* Aim of the task *
Reproduce every line of the records below verbatim, preserving the original order and line breaks.

* Records to use *
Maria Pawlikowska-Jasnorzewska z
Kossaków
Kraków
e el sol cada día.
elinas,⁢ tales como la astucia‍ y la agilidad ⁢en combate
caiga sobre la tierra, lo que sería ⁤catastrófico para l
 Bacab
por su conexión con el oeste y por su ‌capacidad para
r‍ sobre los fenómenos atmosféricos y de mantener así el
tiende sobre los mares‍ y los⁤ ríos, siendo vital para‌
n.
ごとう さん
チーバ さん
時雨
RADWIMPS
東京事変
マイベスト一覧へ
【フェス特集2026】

* Result for this exercise *
Maria Pawlikowska-Jasnorzewska z
Kossaków
Kraków
e el sol cada día.
elinas,⁢ tales como la astucia‍ y la agilidad ⁢en combate
caiga sobre la tierra, lo que sería ⁤catastrófico para l
 Bacab
por su conexión con el oeste y por su ‌capacidad para
r‍ sobre los fenómenos atmosféricos y de mantener así el
tiende sobre los mares‍ y los⁤ ríos, siendo vital para‌
n.
ごとう さん
チーバ さん
時雨
RADWIMPS
東京事変
マイベスト一覧へ
【フェス特集2026】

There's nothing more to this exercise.